Scott Hardy has had quite a year.

From being named Wayne County Public Schools Teacher of the Year, the Spring Creek High School history teacher and his wife, Skyler, are expecting their third child in August and have just learned it's going to be a boy, the first male child born into the family after a spate of 16 girls.

Capping it off came the news that he was chosen to fly with the Thunderbirds on their "Hometown Hero" flight Thursday.

"You can imagine my excitement," he said earlier this week. "This is really a dream. ... I'm knocking off my bucket list a whole lot faster than I planned to.

"It's the year of kismet, that's all I've got to say. I feel like I have really been blessed this year in particular."

The announcement conjured up all sorts of childhood memories for the educator.

"Every little boy from the time they're little -- basically when you grow up at the Seymour Johnson runway and you stare up at the F-15 -- you think, 'I wish I could fly one of those,'" he said.

He can recall watching the planes fly over his house on the outskirts of LaGrange in the community of Jason.

So to find himself suited up and standing on the flightline late Thursday afternoon was almost beyond his comprehension.

"This is a dream to actually experience the G forces, the actual acceleration of this engineering wonder, just to get up there and do that is a dream to me," he said. "To work with the airmen and Thunderbirds is an honor.

"They're rock star famous. It's just an honor that I was chosen."

Hardy actually found out in January that he was on the short list if everything from his physical checked out.

Arriving for the hour-long flight, he was given the "royal treatment," he said. Capt. Kendall Chudy of Seymour Johnson served as his liaison, with Lt. Col. Jason Koltes from the Thunderbirds piloting the plane.

"I got a plaque with my name on it and a picture that all the Thunderbirds signed," he said. "My name was on the window (of the plane), etched there like the co-pilot. I was about ready to cry. ... It was far beyond anything I even expected it to be."

The entire trip was also recorded for him, so he plans to share the experience with his students, he said.

"It was wonderful," he said soon afterward. "This is a once-in-a-million-lifetime opportunity because that's about the odds of having it happen. That's how appreciative I was."

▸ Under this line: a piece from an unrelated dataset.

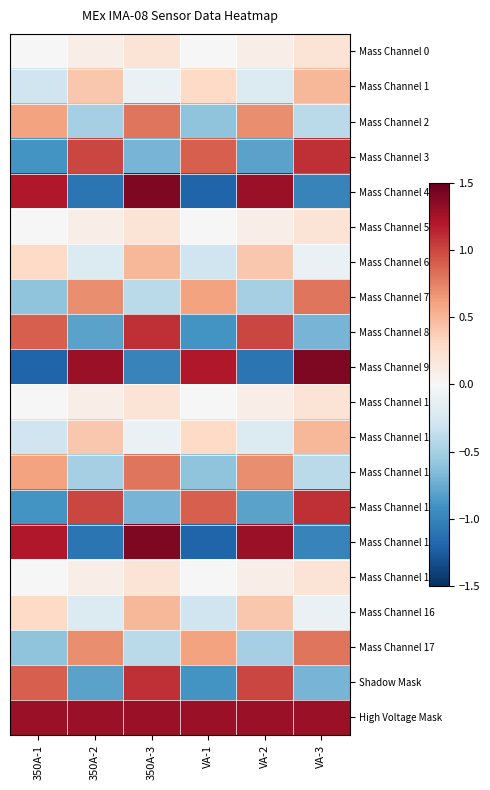

What is the minimum value shown in the chart?

-1.2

Describing the flight plan, he said they flew from Goldsboro to just past New Bern to Cape Lookout. As a history teacher, he especially appreciated seeing the lighthouses, he said, taking advantage of the opportunity to share a little history lesson with his pilot.

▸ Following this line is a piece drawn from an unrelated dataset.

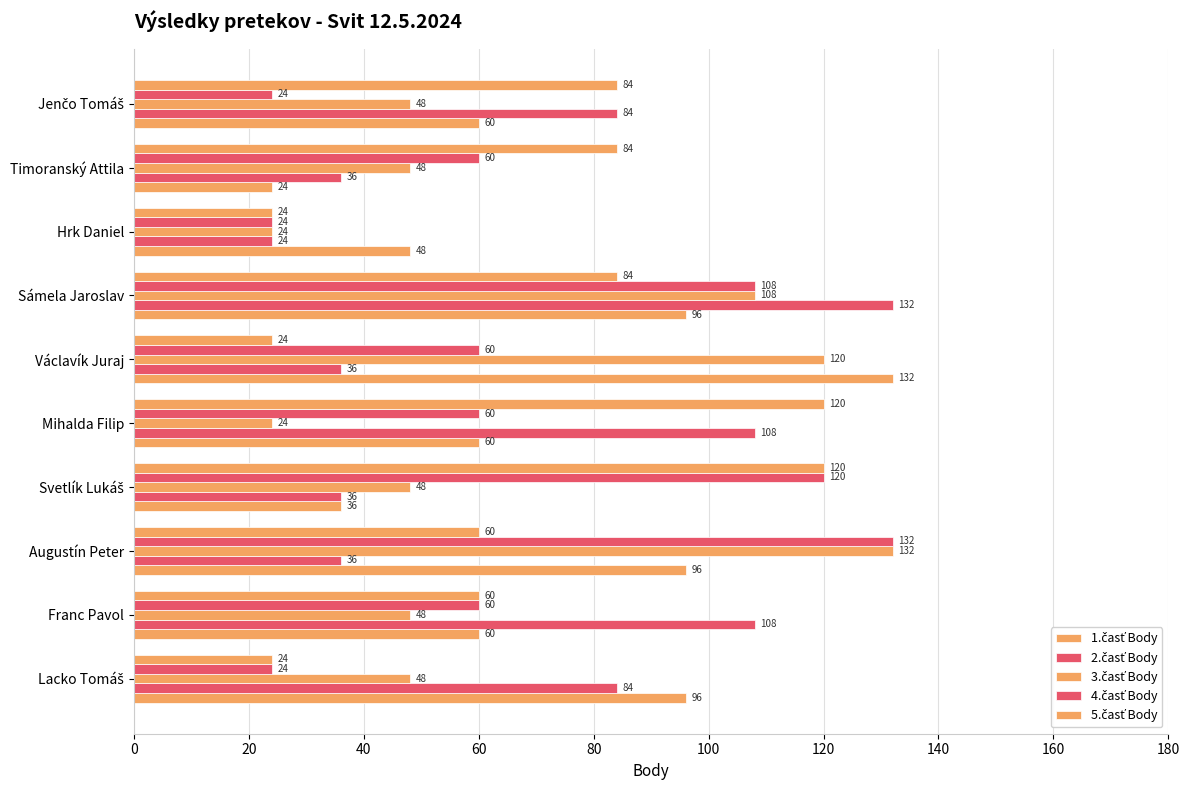

How many categories are shown in the chart?

10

"We banked where they do a lot of maneuvers in Dare County," he continued. "We pulled 9.3 G's -- the amount of speed coupled by gravity -- (it) caused my weight to be 9.3 times what I currently weigh, I would say like 1,800 pounds. That's how much weight is exerted."

He couldn't speculate on how fast they traveled, except that it was "just short of the speed of sound, you could feel the acceleration."

"When you're flying, you feel the pull but it was nothing like you would imagine, very smooth," he said.

He was exhilarated, not nervous, over the actual flight, he said. But in the case for full disclosure, admitted he had some trepidation about getting sick.

"I did not throw up," he said later, relieved.

There was one unique irony about the flight, Hardy pointed out. His pilot, Jason's Thunderbird number is 7. For Hardy, who grew up in the Jason community and a member of the volunteer fire department, his number was 7.

The good fortune continued when Koltes instructed Hardy on some of the finer points of flying, allowing him to take over the controls for a short while. Then, on the return trip, the pilot capped off the trip with a personalized feat.

"We buzzed Jason, kind of dove down and of course my mother was not in the yard to see it," Hardy said.

Flying over the homestead where he grew up was especially poignant.

For it was there that he had once stood as a small lad, looking up as planes flew over, only imagining one day he might be seated in the cockpit.

And while that day may have come and gone, it promises to live long in his mind and heart.

"I will be in the air for days," he said. "It's just amazing what they can do with those machines."